Anna Roberts, Manager ASHM National Policy & Education Division
Clinical posts from members and guests of the Australasian Society for HIV, Viral Hepatitis and Sexual Health Medicine (ASHM) from various international medical and scientific conferences on HIV, AIDS, viral hepatitis, and sexual health.
The new WHO Guidelines: Concerns about the practical effects of aspirational guidelines on women
Everyone is excited. The new Guidelines are here and they are ‘game changers’. There is not a single copy left in Kuala Lumpur- they were all taken on the first day when the Guidelines were announced. There is a lot of new material in these Guidelines- the CD4 count has been shifted to ≤ 500 and independent of CD4 count, treatment is recommended for sero-discordant couples, pregnant women and all positive children under 5 years of age. The guidelines are aspirational and provide individuals with a strong tool with which to approach their respective jurisdictions and insist from a policy level that changes be implemented. While I understand that these Guidelines have been developed for that purpose, I have some questions and concerns about how all of this will translate into practice and one concern is how it will directly affect positive women, particularly in resource poor settings.
The new Guidelines recommend that ALL pregnant women are initiated onto a specific ART regime and are maintained on this regime during the transmission risk window.
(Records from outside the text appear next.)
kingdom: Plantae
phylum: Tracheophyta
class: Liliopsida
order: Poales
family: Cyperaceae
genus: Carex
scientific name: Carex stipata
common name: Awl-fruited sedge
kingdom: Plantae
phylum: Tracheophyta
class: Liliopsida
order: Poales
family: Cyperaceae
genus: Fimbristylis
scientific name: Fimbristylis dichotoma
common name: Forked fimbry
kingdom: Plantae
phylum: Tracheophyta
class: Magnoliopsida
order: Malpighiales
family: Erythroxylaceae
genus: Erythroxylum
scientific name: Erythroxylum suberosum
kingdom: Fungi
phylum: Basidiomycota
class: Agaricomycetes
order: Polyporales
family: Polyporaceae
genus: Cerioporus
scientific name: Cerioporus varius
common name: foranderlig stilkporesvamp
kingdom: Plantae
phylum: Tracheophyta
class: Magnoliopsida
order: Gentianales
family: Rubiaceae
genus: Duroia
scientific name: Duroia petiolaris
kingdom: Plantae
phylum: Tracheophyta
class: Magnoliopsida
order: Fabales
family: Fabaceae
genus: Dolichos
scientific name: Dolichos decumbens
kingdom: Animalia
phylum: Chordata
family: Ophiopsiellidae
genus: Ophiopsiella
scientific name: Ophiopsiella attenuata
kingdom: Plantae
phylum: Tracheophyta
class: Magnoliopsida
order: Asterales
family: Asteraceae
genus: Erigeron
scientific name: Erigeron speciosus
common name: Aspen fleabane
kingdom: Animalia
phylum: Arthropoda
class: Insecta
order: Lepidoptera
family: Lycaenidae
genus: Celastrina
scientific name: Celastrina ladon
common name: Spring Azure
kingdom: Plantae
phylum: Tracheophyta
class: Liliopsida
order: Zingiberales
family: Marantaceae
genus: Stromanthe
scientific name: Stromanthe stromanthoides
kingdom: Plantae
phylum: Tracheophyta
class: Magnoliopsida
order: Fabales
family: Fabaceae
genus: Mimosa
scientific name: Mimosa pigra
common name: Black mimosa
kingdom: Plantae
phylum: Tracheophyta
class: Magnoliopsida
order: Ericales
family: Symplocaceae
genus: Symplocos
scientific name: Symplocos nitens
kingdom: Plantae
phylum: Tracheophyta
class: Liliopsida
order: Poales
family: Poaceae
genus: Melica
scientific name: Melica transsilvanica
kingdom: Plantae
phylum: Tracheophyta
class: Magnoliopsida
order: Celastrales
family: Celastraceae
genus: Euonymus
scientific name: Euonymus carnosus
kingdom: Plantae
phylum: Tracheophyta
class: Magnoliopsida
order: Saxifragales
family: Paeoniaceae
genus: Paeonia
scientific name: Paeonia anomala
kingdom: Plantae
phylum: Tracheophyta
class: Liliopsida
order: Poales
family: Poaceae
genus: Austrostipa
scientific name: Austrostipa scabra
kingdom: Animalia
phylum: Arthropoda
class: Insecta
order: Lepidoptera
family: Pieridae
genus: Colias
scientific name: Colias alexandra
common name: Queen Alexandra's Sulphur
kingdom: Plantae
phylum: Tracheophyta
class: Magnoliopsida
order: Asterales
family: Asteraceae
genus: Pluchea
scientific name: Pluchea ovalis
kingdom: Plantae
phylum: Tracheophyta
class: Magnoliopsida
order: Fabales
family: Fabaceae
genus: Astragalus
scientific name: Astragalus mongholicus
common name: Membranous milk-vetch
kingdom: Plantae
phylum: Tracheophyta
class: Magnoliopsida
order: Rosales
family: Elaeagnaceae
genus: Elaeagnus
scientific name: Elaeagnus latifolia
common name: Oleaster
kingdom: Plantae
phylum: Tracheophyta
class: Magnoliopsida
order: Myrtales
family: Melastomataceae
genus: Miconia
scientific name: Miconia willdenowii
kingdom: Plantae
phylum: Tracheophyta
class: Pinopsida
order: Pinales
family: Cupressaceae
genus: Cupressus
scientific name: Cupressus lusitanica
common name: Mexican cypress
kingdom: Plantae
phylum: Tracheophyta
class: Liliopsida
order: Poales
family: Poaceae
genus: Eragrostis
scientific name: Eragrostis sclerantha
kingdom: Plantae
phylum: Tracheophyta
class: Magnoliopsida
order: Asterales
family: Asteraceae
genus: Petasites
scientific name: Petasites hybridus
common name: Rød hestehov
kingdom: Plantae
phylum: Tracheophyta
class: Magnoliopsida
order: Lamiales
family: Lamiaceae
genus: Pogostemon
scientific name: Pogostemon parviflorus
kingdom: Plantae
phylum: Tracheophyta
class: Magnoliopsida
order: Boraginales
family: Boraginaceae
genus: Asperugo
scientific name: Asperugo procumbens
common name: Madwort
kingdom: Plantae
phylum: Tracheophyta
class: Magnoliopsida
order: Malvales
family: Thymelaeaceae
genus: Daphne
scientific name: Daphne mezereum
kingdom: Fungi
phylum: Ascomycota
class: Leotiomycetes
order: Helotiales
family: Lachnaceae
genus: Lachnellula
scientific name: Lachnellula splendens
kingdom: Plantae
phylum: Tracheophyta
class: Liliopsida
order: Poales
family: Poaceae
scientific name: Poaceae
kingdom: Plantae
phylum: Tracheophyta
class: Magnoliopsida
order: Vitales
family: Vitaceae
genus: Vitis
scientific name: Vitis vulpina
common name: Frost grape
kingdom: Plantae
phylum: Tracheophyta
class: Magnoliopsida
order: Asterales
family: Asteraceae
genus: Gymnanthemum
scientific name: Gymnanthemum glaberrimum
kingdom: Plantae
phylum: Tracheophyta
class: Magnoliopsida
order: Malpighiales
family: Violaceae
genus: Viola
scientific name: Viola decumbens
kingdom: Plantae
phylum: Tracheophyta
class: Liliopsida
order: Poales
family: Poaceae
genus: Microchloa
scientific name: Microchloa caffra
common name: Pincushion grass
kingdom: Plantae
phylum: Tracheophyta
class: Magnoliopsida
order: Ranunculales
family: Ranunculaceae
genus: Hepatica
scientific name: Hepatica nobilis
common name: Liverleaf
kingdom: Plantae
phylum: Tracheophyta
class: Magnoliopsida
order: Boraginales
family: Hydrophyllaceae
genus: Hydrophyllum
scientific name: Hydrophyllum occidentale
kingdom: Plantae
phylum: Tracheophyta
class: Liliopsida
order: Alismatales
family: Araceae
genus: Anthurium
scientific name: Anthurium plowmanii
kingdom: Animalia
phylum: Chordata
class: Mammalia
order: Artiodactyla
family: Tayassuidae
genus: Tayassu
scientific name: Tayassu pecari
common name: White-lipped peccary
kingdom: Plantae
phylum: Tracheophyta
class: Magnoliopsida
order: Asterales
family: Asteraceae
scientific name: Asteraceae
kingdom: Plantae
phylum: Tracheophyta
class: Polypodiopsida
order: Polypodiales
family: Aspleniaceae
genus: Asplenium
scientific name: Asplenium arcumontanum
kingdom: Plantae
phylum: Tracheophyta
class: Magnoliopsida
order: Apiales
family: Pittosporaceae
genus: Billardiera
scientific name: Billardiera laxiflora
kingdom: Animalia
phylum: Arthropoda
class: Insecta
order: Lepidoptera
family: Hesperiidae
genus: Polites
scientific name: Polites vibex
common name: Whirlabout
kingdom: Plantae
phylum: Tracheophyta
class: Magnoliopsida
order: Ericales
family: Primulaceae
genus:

The recommendations then go on to say that treatment should then be maintained over the lifetime of the individual with the question changing from ‘when to start’ to ‘whether to stop’. The paradigm was clearly one of a ‘National Program decision and not an individual decision’. I am concerned, not just because of the significant amount of data being presented here showing that adherence is a complex beast fed by a variety of factors we do not fully understand, I am concerned because I haven’t seen any work on post-birth adherence and strategies to improve this in different contexts which perhaps should have preceded this announcement. I am concerned because it does not discuss strategies for couples to negotiate the treatment differential where a pregnant partner is prioritized for treatment and maintained beyond the risk period when the non-pregnant partner misses out. I am also concerned by the gap in our knowledge around women and treatment more broadly. At a symposia session on women living with HIV last night it was discussed that women are significantly underrepresented in clinical trials and that when pooled, all RCTs received by the FDA between 2000-2008 only had 20% representation by women. We know that women are different. We have different metabolism, higher body fat percentages, different hormones and varying reproductive intentions just to flag a few. Clinicians need the freedom to allow treatment progression to take all of these factors into account at an individual level but for many clinicians, particularly those operating in resource poor settings where the capacity does not exist to look extensively beyond the guidelines into more detailed research or where policy decisions around types of treatment limit the options available, it is possible that these factors may not be taken into account.
The new Guidelines are exciting but there is still work which needs to be done to ensure that we all understand how to reach the aspirations within the Guidelines and that individuals are given appropriate and sustainable treatment options.